— Yönerge A —
Dikili zeytinciliği üzerine yapılan röportajın "Bergama Ticaret Odası, Dikili, Kınık" ile başlayıp "faaliyetlerini nasıl değerlendiriyorsunuz?" ile biten kısmını yeniden yazınız; bu kısımda geçen "etkinlikte" yerine "törende" kullanınız.
— Yönerge B —
Dikili zeytinciliği üzerine yapılan röportajda Şekerci'nin Dikili Belediye Başkanı Adil Kırgöz'ün adını hangi amaçla andığını açıklayınız.
— Yönerge C —
Dikili zeytinciliği üzerine yapılan röportajı, metnin bittiği yerden devam ettiriniz.

— Metin Bölümü —
+ + +

ÖZEL RÖPORTAJ
AK Parti Dikili İlçe Başkanı Tahsin Şekerci, bölgenin zeytin ve zeytinyağı üretimindeki üstün kalitesine dikkat çekerken, markalaşma ve pazarlama konusunda yaşanan eksiklikleri vurguladı. Bergama Ticaret Odası'nın bu alanda attığı adımları desteklediğini ifade eden Şekerci, zeytin ve zeytinyağında bölgesel bir borsa oluşturulmasının önemine işaret etti. Şekerci, “Bu potansiyel ancak birlik ve kooperatifleşmeyle değerlendirilebilir. Dış etkilere kapalı bir yapı kurarak, üreticiyi koruyabiliriz,” derken, Ticaret ve meslek odalarının seçimlerine yönelik olarak da çarpıcı açıklamalar ve iddialarda bulundu. Meslek odalarına siyasetin karışmaması gerektiğinin altını çizen Şekerci, “Meslek ve ticaret odaları seçimlerine siyasetçilerin müdahale etmemesi gerekir. Ancak ne yazık ki siyasiler bu sürece müdahil oluyor. Örneğin, Dikili Belediye Başkanı Adil Kırgöz, Bergama Ticaret Odası seçimlerine müdahale etti. Bu tür müdahaleler olmamalı. Bizim siyasetçiler olarak bu alana karışmamamız, yalnızca odaların projelerine destek olmamız odaların önünü açmamız gerekiyor” dedi.
Bergama Ticaret Odası, Dikili, Kınık ve Bergama'ya yönelik faaliyetler yürütüyor. Dikili, zeytin ve zeytinyağı üretiminde kalite açısından öne çıkan bir bölge Geçtiğimiz günlerde Bergama Ticaret Odası, İzmir Ticaret Borsası ve Bergama Belediyesi iş birliğiyle 2024-2025 Zeytin ve Zeytinyağı Sezon Açılış Töreni düzenlendi. Bu etkinlikte bölgenin potansiyeline dikkat çekildi. Siz, Bergama Ticaret Odası'nın bu alandaki faaliyetlerini nasıl değerlendiriyorsunuz?

+ + +

— Veri Kümesinden Alıntı —
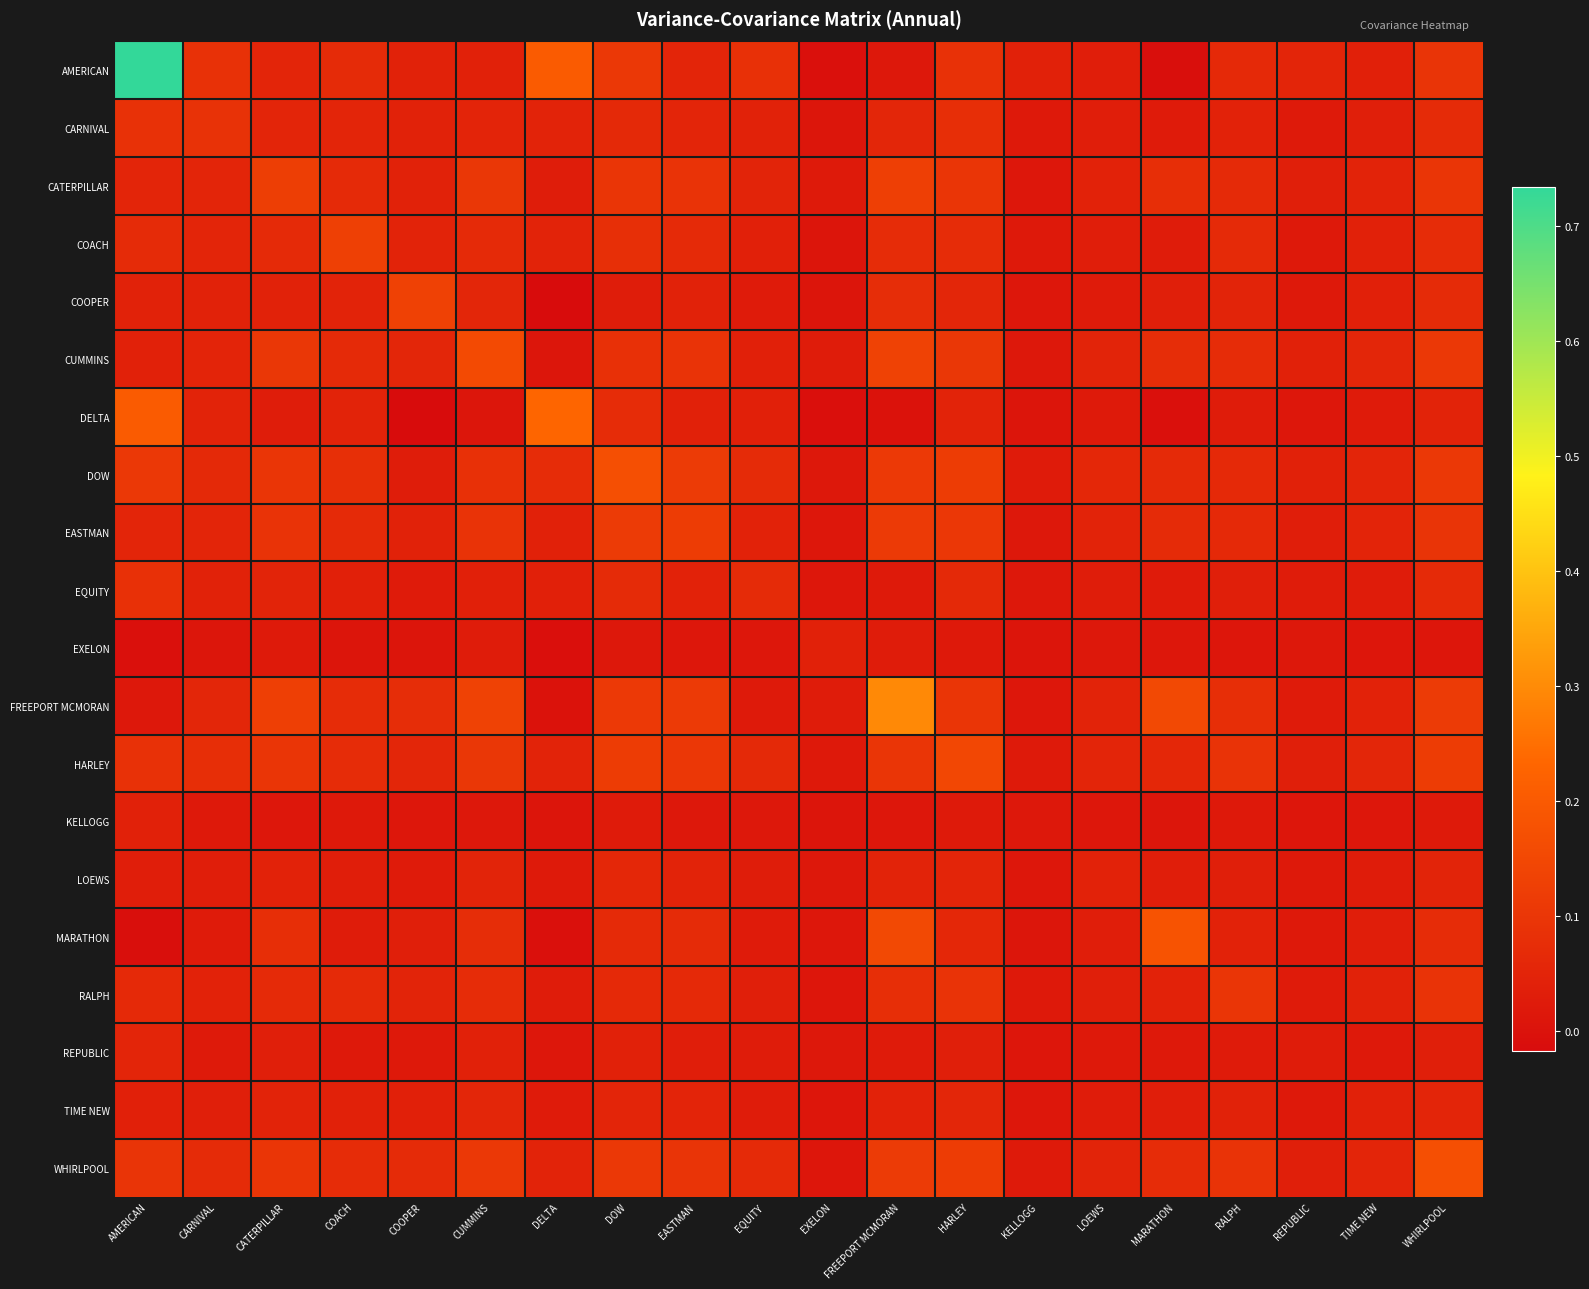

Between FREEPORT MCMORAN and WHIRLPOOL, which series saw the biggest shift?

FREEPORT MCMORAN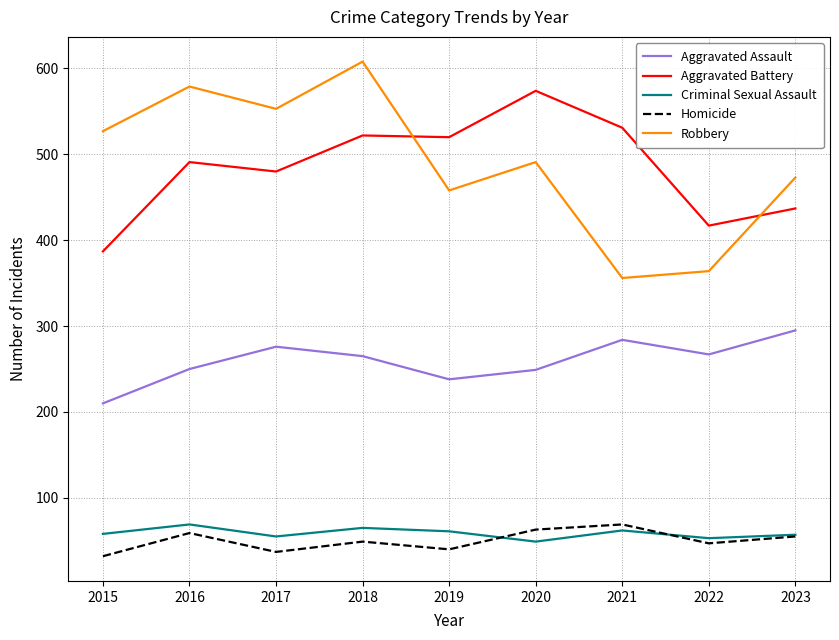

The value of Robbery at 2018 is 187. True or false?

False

+ + +

— Yazılı Yanıt A —
Bergama Ticaret Odası, Dikili, Kınık ve Bergama'ya yönelik faaliyetler yürütüyor. Dikili, zeytin ve zeytinyağı üretiminde kalite açısından öne çıkan bir bölge Geçtiğimiz günlerde Bergama Ticaret Odası, İzmir Ticaret Borsası ve Bergama Belediyesi iş birliğiyle 2024-2025 Zeytin ve Zeytinyağı Sezon Açılış Töreni düzenlendi. Bu törende bölgenin potansiyeline dikkat çekildi. Siz, Bergama Ticaret Odası'nın bu alandaki faaliyetlerini nasıl değerlendiriyorsunuz?

— Yazılı Yanıt B —
Şekerci, siyasetçilerin meslek ve ticaret odası seçimlerine müdahale ettiği görüşüne örnek vermek için bu adı anar. Ona göre Adil Kırgöz, Bergama Ticaret Odası seçimlerine müdahale etmiştir. Şekerci bu tür müdahalelerin olmaması gerektiğini söyler.

— Yazılı Yanıt C —
“Bölgemizin Zeytinyağı, Akhisar’dan kat kat üstün”
Tahsin Şekerci: Ben 2 yaşımdan 22 yaşıma kadar Akhisar'da büyümüş bir kardeşinizim. Neden hemen direkt o konuya girdim? Çünkü bu bölgede zeytin ve zeytinyağının borsasını ve piyasasını oluşturan Akhisar'dır. Ama Akhisar bunu yaparken, Akhisar markasını kullanır; fakat üründe Güneydoğu Anadolu'dan bile ürün getirir, ancak kendi markasıyla, patentiyle oluşturduğu borsasıyla bunu pazarlar. Bu, Akhisar'ın mahareti, marifeti diyelim .Dikili, Çandarlı ve Bergama bölgelerimizin zeytini ve zeytinyağı, bu bölgelerde üretilen zeytinyağından kat be kat daha kaliteli.
Aromatik ve tad olarak, ayrıca asit değerinin düşük olmasıyla bu bölgedeki zeytin ve zeytinyağı, o "Paçal" dediğimiz piyasadan daha üst seviyede. Peki, burada bizim sıkıntımız ne? Tabi burada belediyeler yine ön plana çıkıyor ama bu ürünlerin pazarlanmasında bir sıkıntı var. Belediyeler ve Ticaret Odalarıyla işbirliği yaparak, bu bölgenin kaliteli ürünlerinin dışarıdan gelen ürünlerle karışmadığı, sadece bölgeye ait ürünlerin pazarlandığı bir borsa oluşturulması gerekiyor.
Bununla birlikte, kaliteli zeytin ve zeytinyağının tescillenerek pazarlanmasına öncülük edilmeliydi. Ancak bu konuda yeterli bir adım atılmadı ve bir araya gelinemedi. Bergama Ticaret Odası bu anlamda bir çalışma başlattı. Bergama Ticaret Odası Başkanı Lütfi Kolat, girişimci bir insan ve bu konuda bir şeyler yapma gayretinde. İnşallah başarılı olur.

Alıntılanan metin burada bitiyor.